DeBakey's visit in August was not related to Aliyev's personal health, but to the cardiovascular needs of Azerbaijanis as a whole. He was in Baku to visit hospitals and assess the present state of medicine in Azerbaijan. He found that much of the equipment dates back to the Soviet period and has not been updated since the 1950s and 60s. In terms of modern medical procedures, Azerbaijan is far behind developed countries. The problem is partly economic and partly the result of the fragmented supply network that resulted when the Soviet Union collapsed.

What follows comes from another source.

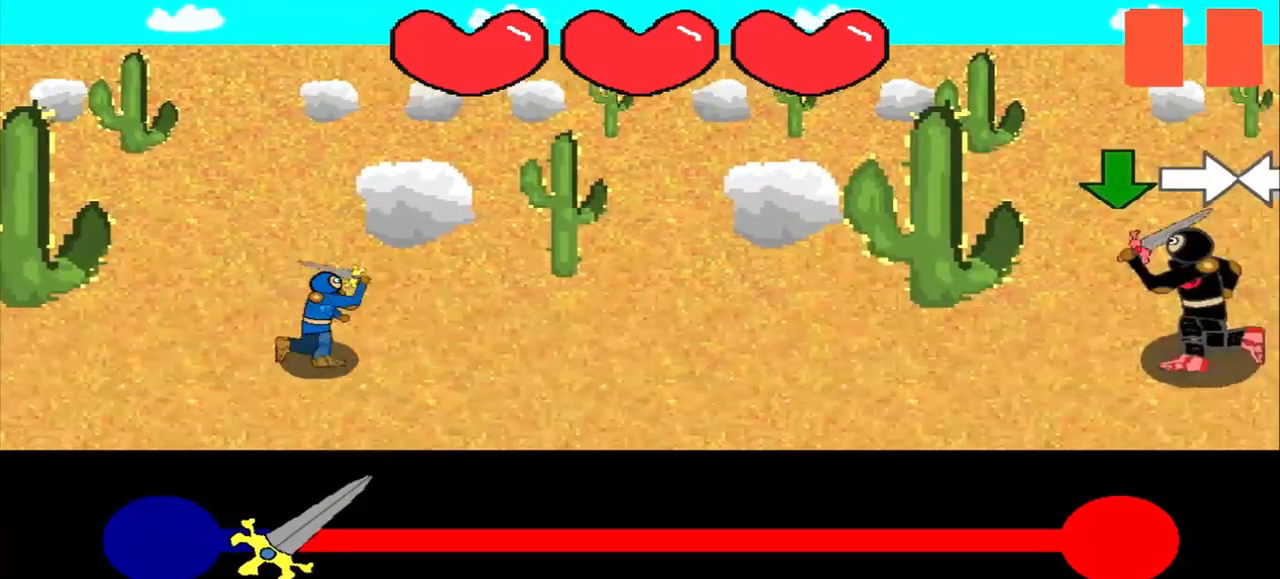
{"buttons": [], "left_stick": "center", "events": []}
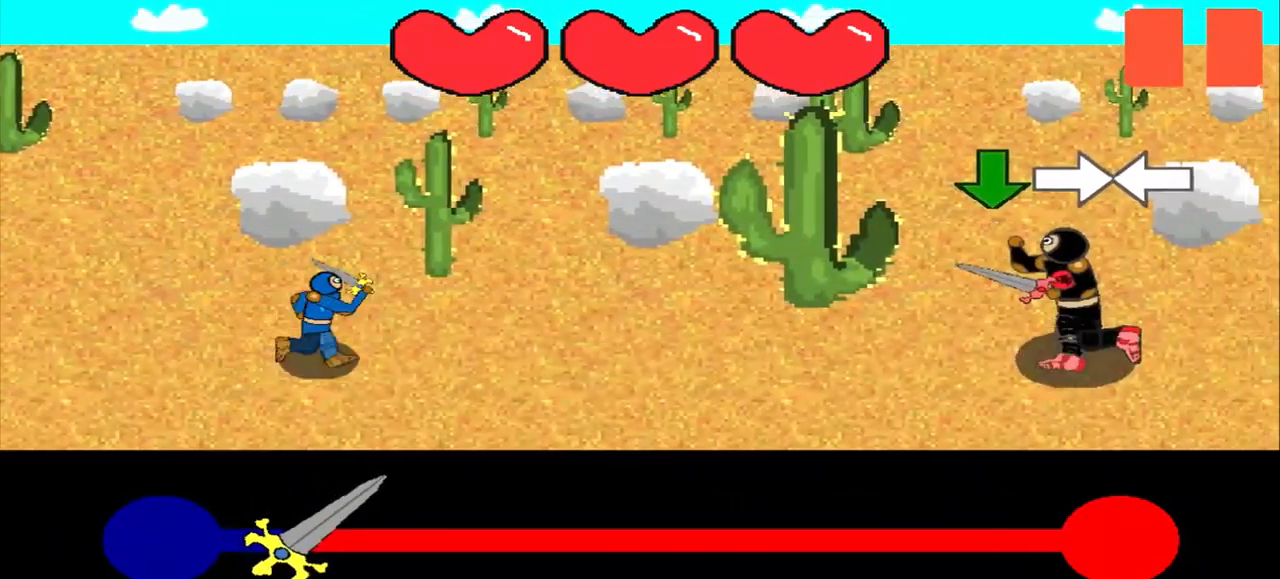
{"buttons": [], "left_stick": "center", "events": []}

Dr. Michael DeBakey with Azerbaijan's Minister of Health, Ali Insanov, Baku (August 1998).
When asked about the hospitals in Azerbaijan where cardiovascular work is done, DeBakey said, "It's completely inadequate, and they know that. The doctors know that. There's a need to bring it up-to-date. The only way you're going to do that is to construct a new facility. The President accepted my recommendation for a new cardiovascular center, so I'm going to develop the plans for a new center and send them to him."
DeBakey said that the new 100-bed Cardiovascular Center that is being planned for Baku will meet world standards. It will include modern equipment and facilities for diagnosis and treatment. Procedures such as echo-cardiograms, cardiac catheterization and open-heart surgery will be available. The hope is that the center will eventually expand to become a heart center for Central Asia as no such facility currently exists in the region.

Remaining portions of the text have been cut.